Many coaches say the physical pressure on the modern quarterbacks—in particular, the swarms of mobile Lawrence Taylor-type linebackers coming at them off a variety of stunts—is unhinging a lot of them. But players like Namath and Jurgensen killed blitzes because they got the ball away so quickly, in much the same way that Kosar eats up the blitz nowadays.
One reason today's quarterbacks are seeing so many blitzes and stunts is that, thanks to the strangleholds offensive linemen are permitted, defenses are having a hard time getting the job done with three and even four down linemen. Moreover, colleges aren't producing great defensive linemen anymore. The talent there is even drier than at quarterback. Any scout will tell you that. The top quarterbacks of 20 years ago didn't worry about the blitzers. They were too concerned with the likes of Deacon Jones, Merlin Olsen and Richie (Tombstone) Jackson. Remember Tombstone? He had a head slap that split helmets. Talk about pressure.
Now the pressure is mental. A kid is two years out of college, has a million-dollar contract, and the fans, media and owners want to get him in there so he can start earning his paycheck. When he takes the snap, half the time he doesn't know what he's looking at. "He's thinking, Is it a nickel, is it a dime, two linebackers, three?" says Theismann. "Nowadays you need an accountant in the huddle with you, a 12th man just to inform the quarterback as to who the defense has on the field."
Something you never hear anymore is quarterbacks complaining that they don't get to call their own plays. Says Giants general manager George Young, "Hell, they're thankful that they don't have to. They have enough to worry about. But at one time all you heard was about how dehumanizing it was."

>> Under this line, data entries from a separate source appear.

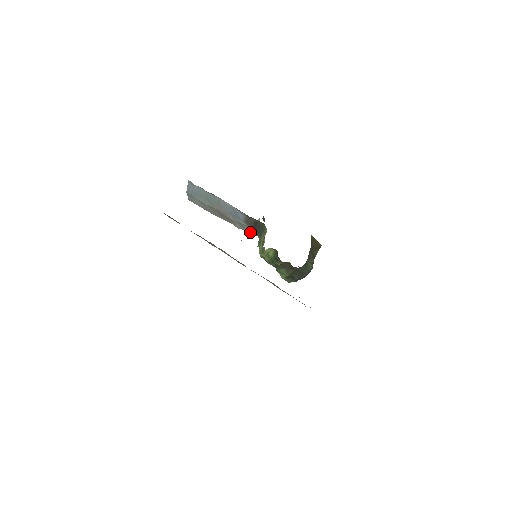
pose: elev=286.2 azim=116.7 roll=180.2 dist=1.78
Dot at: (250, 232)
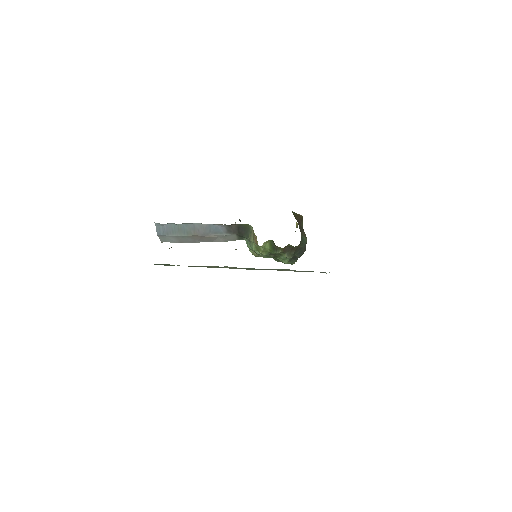
Dot at: (234, 240)
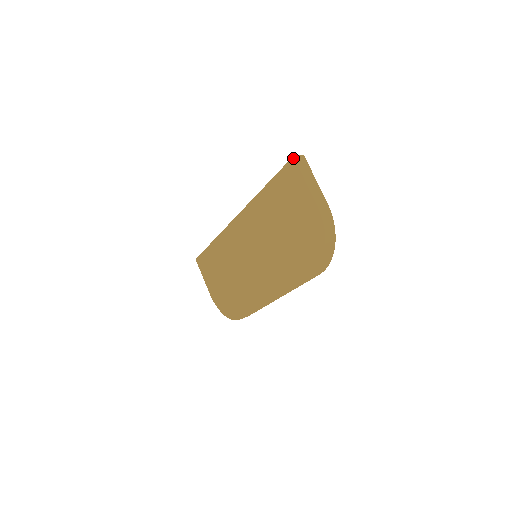
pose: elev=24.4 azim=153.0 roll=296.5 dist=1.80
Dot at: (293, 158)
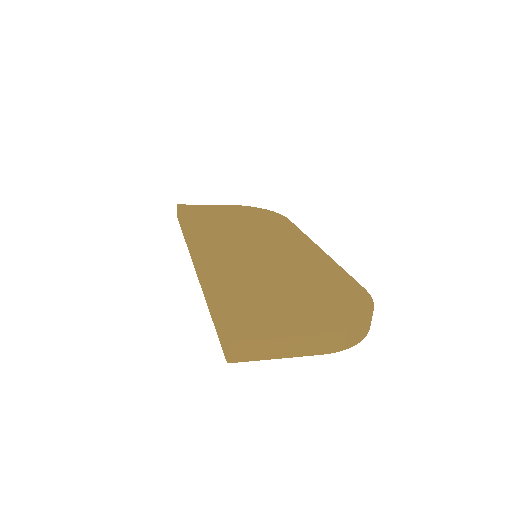
Dot at: occluded
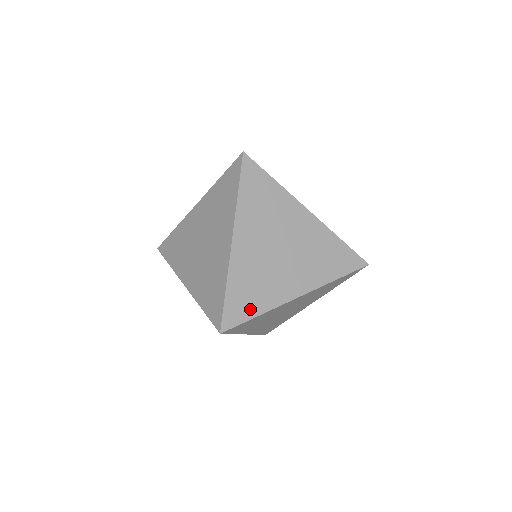
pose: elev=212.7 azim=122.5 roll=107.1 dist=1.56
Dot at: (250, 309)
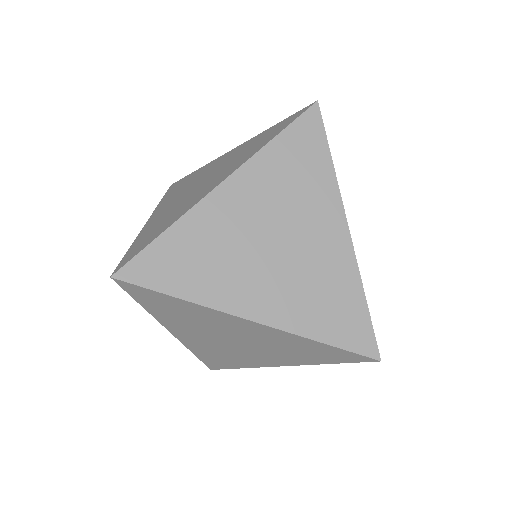
Dot at: (173, 280)
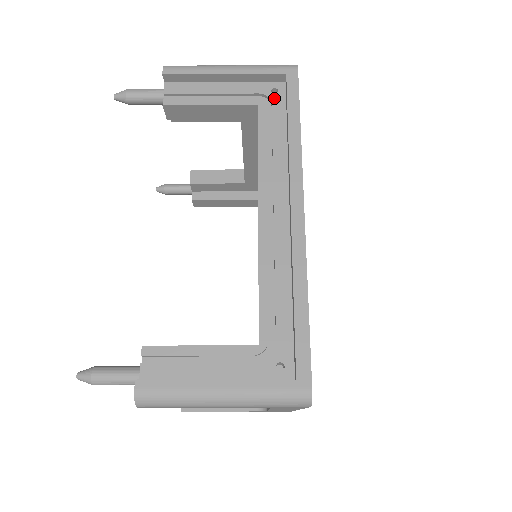
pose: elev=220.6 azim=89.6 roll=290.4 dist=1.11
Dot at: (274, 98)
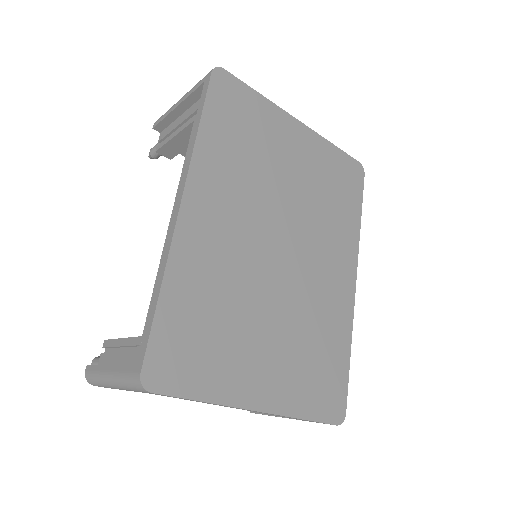
Dot at: occluded
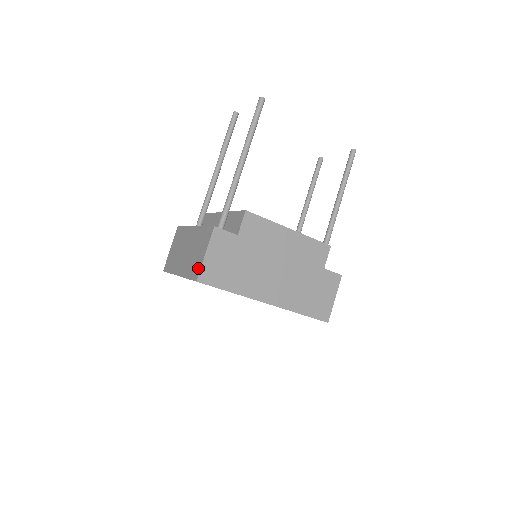
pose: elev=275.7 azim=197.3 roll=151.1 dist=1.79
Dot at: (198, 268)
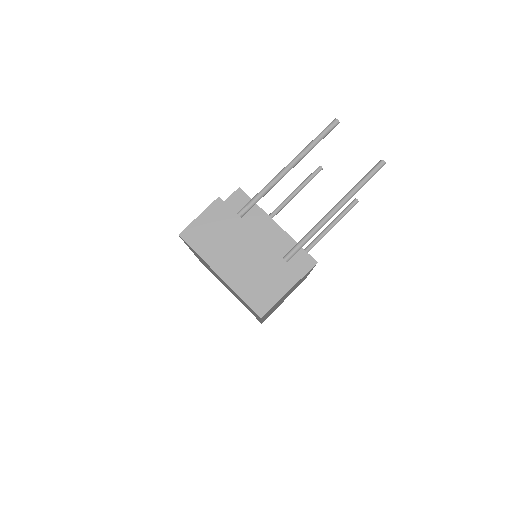
Dot at: (267, 305)
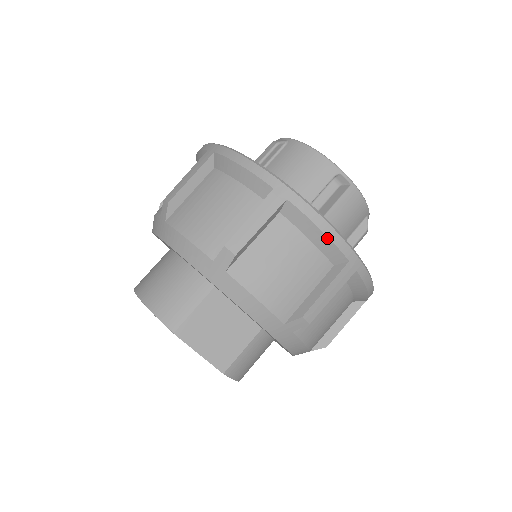
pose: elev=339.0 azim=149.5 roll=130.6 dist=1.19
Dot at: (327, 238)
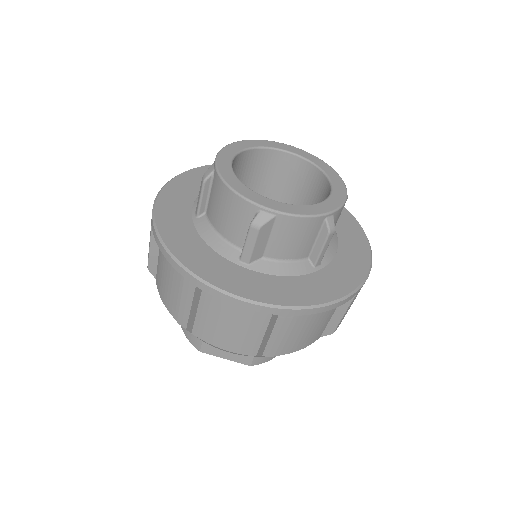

Maybe that's part of the problem—too many mechanical quarterbacks. Make the right read, find the right receiver, don't screw up, earn your million bucks. "Two years ago I was talking to Bobby Dodd, the old Georgia Tech coach," says the Redskins' offensive coordinator, Dan Henning. "I asked him what was the most important factor in offensive football today. He said, 'Make sure that before the quarterback kills the other team, he doesn't kill your team.' "
What are NFL teams looking for: take-charge leaders or nonscrewups? "Some guys can't handle the pressure, even though they have the physical skills," says Staubach. "The big money produces pressure to win right away. Maybe it has them a little shell-shocked. NFL quarterbacking is dealing with pressure on a consistent basis."

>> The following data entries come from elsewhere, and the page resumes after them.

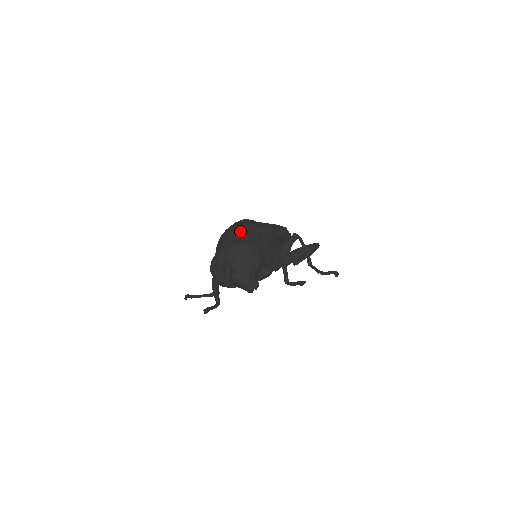
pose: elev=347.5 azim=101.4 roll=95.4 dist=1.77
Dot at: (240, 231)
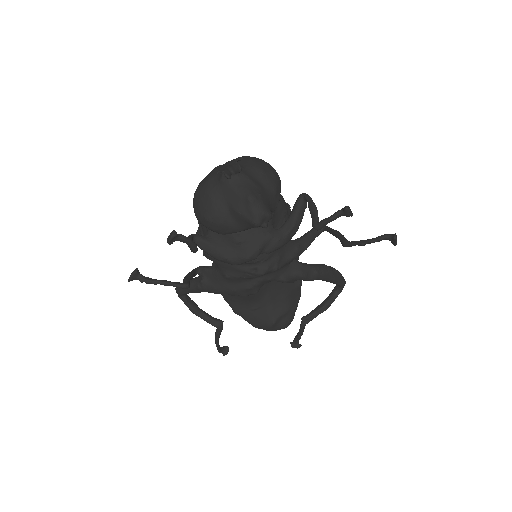
Dot at: occluded
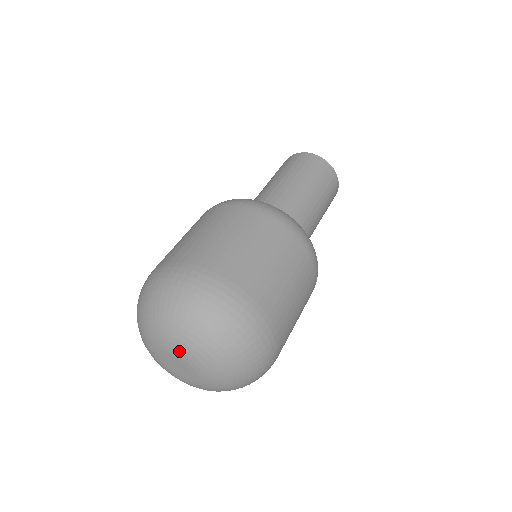
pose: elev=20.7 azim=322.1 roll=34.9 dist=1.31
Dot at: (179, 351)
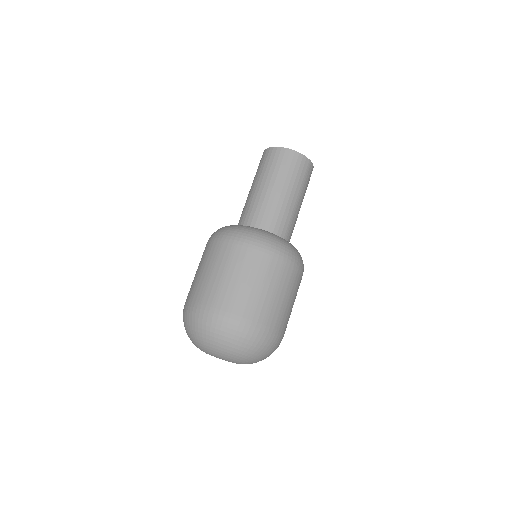
Dot at: (227, 360)
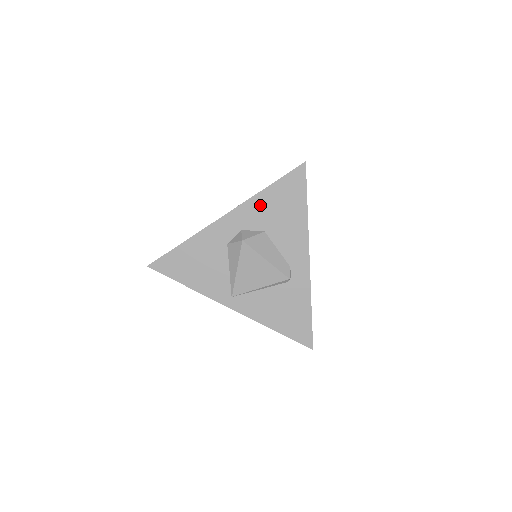
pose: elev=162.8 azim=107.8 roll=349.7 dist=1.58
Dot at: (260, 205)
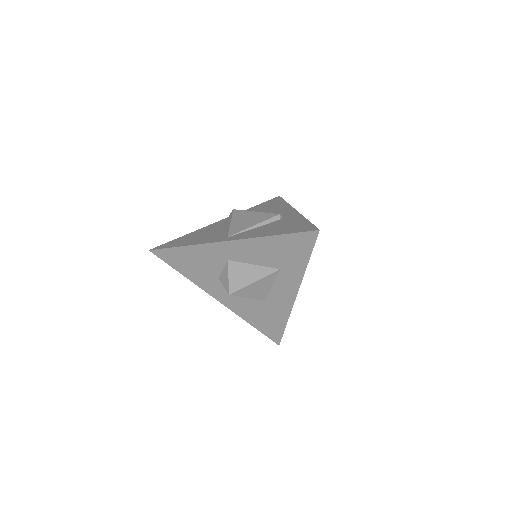
Dot at: occluded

Staubach was the ultimate two-minute quarterback. Joe Kapp was tough; he would take on linebackers. Gabriel was indestructible. Tarkenton, Namath, Unitas, Bradshaw, Fouts—they all had their individual styles. Now, once you get past the top few, the quarterbacks tend to blur into a kind of gray competence.
People talk about the running quarterbacks, such as Cunningham, Elway and Young, as if they were a new breed. True, they get down the field more quickly than their predecessors did, but the NFL has always had great running quarterbacks. Remember Marlin (the Magician) Briscoe in Denver and Douglass with his ferocious gallops in Chicago? ("Six foot four, 225 pounds of quarterback or whatever you want to call him," was Frank Gifford's line about Douglass.) The league has always had great scramblers, too, instinctive escape artists like Tarkenton, and Griese in his younger years. You can go back as far as Frankie Albert in San Francisco. Watch some of those old films of Albert and you'll be amazed.
My god, that's 40 years ago! I can see the smirks, hear the polite tee-hees. Leave the poor old guy under the tree with his memories. It's just that something has gone out of the position—individuality, toughness, style, call it what you want. "I see burnout," says Theismann. "I don't think freshmen should play varsity football. I don't think college players should be in year-round programs. I played baseball at Notre Dame, and in the summer I unloaded boxes and delivered beer in Somerville, New Jersey. Football wasn't a 12-month operation. Everybody has to step away from the game and rejuvenate himself mentally and physically. Counting all the off-season workouts, by the time a kid is a senior in college he's probably done as much throwing as a third-or fourth-year pro used to do. An arm has only so many throws. I don't think you'll see many more 15-year vets."